- REQUIRED WORK -
Render the difference lines in the listing below as a JSON list of strings, one string per line, with blank lines omitted and the pictures left out.

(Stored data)

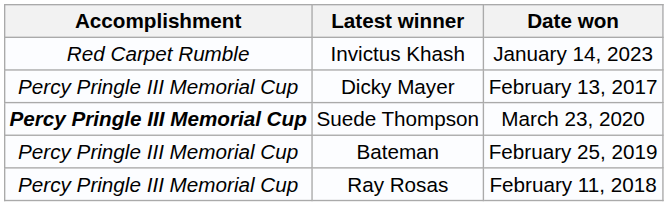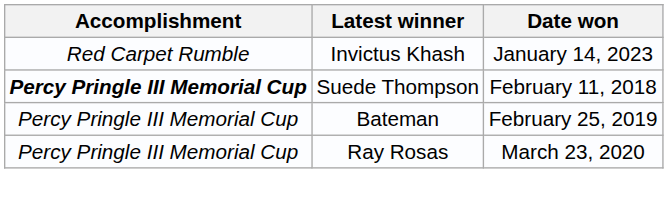- row: Percy Pringle III Memorial Cup | Dicky Mayer | February 13, 2017
Suede Thompson | Date won: March 23, 2020 -> February 11, 2018
Ray Rosas | Date won: February 11, 2018 -> March 23, 2020
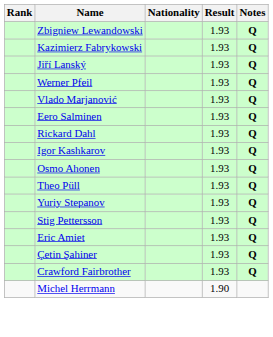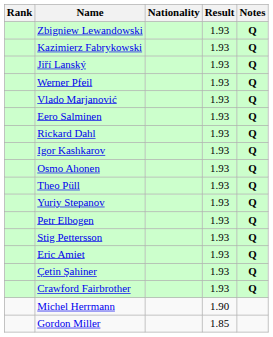+ row: Petr Elbogen | 1.93 | Q
+ row: Gordon Miller | 1.85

- SOLVED PROBLEM -
[
  "- row: Percy Pringle III Memorial Cup | Dicky Mayer | February 13, 2017",
  "Suede Thompson | Date won: March 23, 2020 -> February 11, 2018",
  "Ray Rosas | Date won: February 11, 2018 -> March 23, 2020",
  "+ row: Petr Elbogen | 1.93 | Q",
  "+ row: Gordon Miller | 1.85"
]